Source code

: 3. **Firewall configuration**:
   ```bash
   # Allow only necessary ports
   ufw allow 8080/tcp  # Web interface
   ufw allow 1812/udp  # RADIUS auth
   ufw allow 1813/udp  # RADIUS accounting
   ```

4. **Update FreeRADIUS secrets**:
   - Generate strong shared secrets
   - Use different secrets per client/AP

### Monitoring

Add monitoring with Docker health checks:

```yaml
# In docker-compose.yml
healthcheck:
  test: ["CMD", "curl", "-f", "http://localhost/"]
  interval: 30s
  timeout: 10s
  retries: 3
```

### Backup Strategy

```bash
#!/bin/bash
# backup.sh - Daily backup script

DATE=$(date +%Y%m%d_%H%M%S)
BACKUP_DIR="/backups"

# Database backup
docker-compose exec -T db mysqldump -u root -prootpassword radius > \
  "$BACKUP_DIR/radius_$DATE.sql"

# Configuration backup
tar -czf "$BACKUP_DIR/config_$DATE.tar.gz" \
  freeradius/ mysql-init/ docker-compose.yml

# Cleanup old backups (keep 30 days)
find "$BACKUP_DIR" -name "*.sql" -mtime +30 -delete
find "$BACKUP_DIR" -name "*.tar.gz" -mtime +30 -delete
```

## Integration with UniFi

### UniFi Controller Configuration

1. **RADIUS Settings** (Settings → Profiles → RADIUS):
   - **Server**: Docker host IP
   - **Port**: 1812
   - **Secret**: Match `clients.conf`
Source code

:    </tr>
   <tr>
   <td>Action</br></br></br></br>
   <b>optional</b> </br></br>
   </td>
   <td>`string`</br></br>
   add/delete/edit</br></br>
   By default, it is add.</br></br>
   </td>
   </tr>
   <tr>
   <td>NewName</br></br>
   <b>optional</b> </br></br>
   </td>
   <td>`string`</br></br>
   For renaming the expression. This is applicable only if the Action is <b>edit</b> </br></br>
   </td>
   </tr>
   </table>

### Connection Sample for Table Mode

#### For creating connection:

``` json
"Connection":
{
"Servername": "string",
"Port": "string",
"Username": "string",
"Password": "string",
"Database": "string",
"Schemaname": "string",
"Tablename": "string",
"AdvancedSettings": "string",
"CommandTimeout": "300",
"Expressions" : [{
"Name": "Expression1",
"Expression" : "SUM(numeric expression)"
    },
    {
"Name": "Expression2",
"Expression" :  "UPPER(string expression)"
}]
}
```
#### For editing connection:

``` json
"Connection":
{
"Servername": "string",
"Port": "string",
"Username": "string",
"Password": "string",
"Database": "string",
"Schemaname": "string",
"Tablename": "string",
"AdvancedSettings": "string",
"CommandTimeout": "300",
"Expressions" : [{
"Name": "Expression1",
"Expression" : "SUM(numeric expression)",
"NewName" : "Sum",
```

Exercise aim: Set down the entries again exactly as they are.

Solution:
Source code

: 3. **Firewall configuration**:
   ```bash
   # Allow only necessary ports
   ufw allow 8080/tcp  # Web interface
   ufw allow 1812/udp  # RADIUS auth
   ufw allow 1813/udp  # RADIUS accounting
   ```

4. **Update FreeRADIUS secrets**:
   - Generate strong shared secrets
   - Use different secrets per client/AP

### Monitoring

Add monitoring with Docker health checks:

```yaml
# In docker-compose.yml
healthcheck:
  test: ["CMD", "curl", "-f", "http://localhost/"]
  interval: 30s
  timeout: 10s
  retries: 3
```

### Backup Strategy

```bash
#!/bin/bash
# backup.sh - Daily backup script

DATE=$(date +%Y%m%d_%H%M%S)
BACKUP_DIR="/backups"

# Database backup
docker-compose exec -T db mysqldump -u root -prootpassword radius > \
  "$BACKUP_DIR/radius_$DATE.sql"

# Configuration backup
tar -czf "$BACKUP_DIR/config_$DATE.tar.gz" \
  freeradius/ mysql-init/ docker-compose.yml

# Cleanup old backups (keep 30 days)
find "$BACKUP_DIR" -name "*.sql" -mtime +30 -delete
find "$BACKUP_DIR" -name "*.tar.gz" -mtime +30 -delete
```

## Integration with UniFi

### UniFi Controller Configuration

1. **RADIUS Settings** (Settings → Profiles → RADIUS):
   - **Server**: Docker host IP
   - **Port**: 1812
   - **Secret**: Match `clients.conf`
Source code

:    </tr>
   <tr>
   <td>Action</br></br></br></br>
   <b>optional</b> </br></br>
   </td>
   <td>`string`</br></br>
   add/delete/edit</br></br>
   By default, it is add.</br></br>
   </td>
   </tr>
   <tr>
   <td>NewName</br></br>
   <b>optional</b> </br></br>
   </td>
   <td>`string`</br></br>
   For renaming the expression. This is applicable only if the Action is <b>edit</b> </br></br>
   </td>
   </tr>
   </table>

### Connection Sample for Table Mode

#### For creating connection:

``` json
"Connection":
{
"Servername": "string",
"Port": "string",
"Username": "string",
"Password": "string",
"Database": "string",
"Schemaname": "string",
"Tablename": "string",
"AdvancedSettings": "string",
"CommandTimeout": "300",
"Expressions" : [{
"Name": "Expression1",
"Expression" : "SUM(numeric expression)"
    },
    {
"Name": "Expression2",
"Expression" :  "UPPER(string expression)"
}]
}
```
#### For editing connection:

``` json
"Connection":
{
"Servername": "string",
"Port": "string",
"Username": "string",
"Password": "string",
"Database": "string",
"Schemaname": "string",
"Tablename": "string",
"AdvancedSettings": "string",
"CommandTimeout": "300",
"Expressions" : [{
"Name": "Expression1",
"Expression" : "SUM(numeric expression)",
"NewName" : "Sum",
```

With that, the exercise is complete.